Ballantini's will to help injured service members was spurred after a discussion with his brother-in-law about donating prepaid cards to the military.

After researching various groups that were helping the military, the brothers learned that many of them were "grass-roots" organizations that were purchasing phone cards from retail stores and providing them to service members.

"And what I decided to do, since we are a prepaid company and we set our own rates and sell our own cards, was to design a card that thanked the military for our freedom."

He then offered the special-edition prepaid phone cards to those groups at a bargain rate.

For $3.75, service members get more than eight hours of talk time -- one of the best deals on the prepaid market. Similar cards can cost as much as $5.00, Ballantini said.

In addition, for every five cards sold, the company donates an extra 20-minute card, he said.

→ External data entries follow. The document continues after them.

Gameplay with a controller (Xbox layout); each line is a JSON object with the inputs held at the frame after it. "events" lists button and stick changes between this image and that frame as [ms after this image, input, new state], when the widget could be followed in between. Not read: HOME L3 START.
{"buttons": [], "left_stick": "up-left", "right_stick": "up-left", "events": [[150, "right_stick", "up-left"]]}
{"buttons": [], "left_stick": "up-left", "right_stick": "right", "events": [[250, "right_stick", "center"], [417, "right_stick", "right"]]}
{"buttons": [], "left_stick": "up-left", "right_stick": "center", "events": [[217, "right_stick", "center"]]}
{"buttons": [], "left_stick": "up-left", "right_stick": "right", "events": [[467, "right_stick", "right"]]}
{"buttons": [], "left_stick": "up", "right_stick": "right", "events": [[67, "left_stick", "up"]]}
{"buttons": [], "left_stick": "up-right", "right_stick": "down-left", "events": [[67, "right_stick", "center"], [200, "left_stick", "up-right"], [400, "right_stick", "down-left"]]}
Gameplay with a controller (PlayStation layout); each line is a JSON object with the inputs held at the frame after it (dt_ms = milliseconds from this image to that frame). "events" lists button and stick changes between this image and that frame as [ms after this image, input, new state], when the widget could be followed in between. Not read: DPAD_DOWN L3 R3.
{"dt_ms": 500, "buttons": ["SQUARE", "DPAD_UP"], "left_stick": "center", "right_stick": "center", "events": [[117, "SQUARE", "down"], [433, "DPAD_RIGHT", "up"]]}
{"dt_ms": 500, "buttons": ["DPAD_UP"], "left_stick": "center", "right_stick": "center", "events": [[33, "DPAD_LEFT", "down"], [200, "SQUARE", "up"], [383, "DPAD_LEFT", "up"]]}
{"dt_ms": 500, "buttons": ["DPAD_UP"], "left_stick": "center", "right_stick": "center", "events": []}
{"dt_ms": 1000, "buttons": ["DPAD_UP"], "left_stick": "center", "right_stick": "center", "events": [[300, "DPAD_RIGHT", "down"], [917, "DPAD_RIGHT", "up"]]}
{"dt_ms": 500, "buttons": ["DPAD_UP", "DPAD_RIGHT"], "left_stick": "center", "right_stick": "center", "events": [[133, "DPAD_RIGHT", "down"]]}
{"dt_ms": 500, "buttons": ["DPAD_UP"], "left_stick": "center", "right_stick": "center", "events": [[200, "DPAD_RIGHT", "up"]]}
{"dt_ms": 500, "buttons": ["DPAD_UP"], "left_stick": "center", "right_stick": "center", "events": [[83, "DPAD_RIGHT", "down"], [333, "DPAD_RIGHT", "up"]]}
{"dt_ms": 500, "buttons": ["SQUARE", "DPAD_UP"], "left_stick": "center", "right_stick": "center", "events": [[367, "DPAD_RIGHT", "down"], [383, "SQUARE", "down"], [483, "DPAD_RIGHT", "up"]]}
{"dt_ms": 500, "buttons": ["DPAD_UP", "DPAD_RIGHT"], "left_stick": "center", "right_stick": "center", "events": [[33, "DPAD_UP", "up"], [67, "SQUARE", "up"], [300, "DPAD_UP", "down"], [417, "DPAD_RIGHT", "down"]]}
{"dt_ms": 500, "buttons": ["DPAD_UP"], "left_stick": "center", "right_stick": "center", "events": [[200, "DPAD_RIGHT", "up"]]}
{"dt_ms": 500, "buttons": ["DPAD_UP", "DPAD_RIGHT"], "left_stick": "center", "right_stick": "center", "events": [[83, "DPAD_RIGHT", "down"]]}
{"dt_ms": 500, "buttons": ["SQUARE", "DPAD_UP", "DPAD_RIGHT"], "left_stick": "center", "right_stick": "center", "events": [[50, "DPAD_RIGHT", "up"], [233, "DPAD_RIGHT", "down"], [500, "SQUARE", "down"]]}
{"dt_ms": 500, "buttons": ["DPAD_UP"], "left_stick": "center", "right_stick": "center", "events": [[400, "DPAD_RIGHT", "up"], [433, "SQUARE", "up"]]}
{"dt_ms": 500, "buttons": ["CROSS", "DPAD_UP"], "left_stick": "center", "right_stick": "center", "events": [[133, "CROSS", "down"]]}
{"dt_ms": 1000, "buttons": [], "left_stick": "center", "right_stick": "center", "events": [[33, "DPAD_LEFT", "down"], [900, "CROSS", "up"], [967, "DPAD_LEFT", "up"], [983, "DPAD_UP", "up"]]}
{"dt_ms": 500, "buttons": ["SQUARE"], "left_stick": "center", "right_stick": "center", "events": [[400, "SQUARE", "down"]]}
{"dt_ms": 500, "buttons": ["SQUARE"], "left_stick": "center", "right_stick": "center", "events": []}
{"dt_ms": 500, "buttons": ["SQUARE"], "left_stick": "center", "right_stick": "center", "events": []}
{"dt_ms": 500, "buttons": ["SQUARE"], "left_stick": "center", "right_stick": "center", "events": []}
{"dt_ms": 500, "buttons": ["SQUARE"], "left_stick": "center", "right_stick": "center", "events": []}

The company also takes care of all printing and design work, as well as overnight shipping, he added.

A few organizations already have taken advantage of the offer.

Members of College Park Church in Indiana purchased 1,500 cards. And more recently, a McLean Bible Church in Northern Virginia raised more than $19,000, enough for more than 5,000 cards.

Ballantini, whose company has only 11 employees, said the prepaid card program is not for profit, noting that after costs for printing and shipping "any profits will be negligible." Instead, he said, he is just proud to be helping the military in some way.

"I've never been in the military, but if there is anything that we can do, we will do it," he said. "We really believe in this country and our military."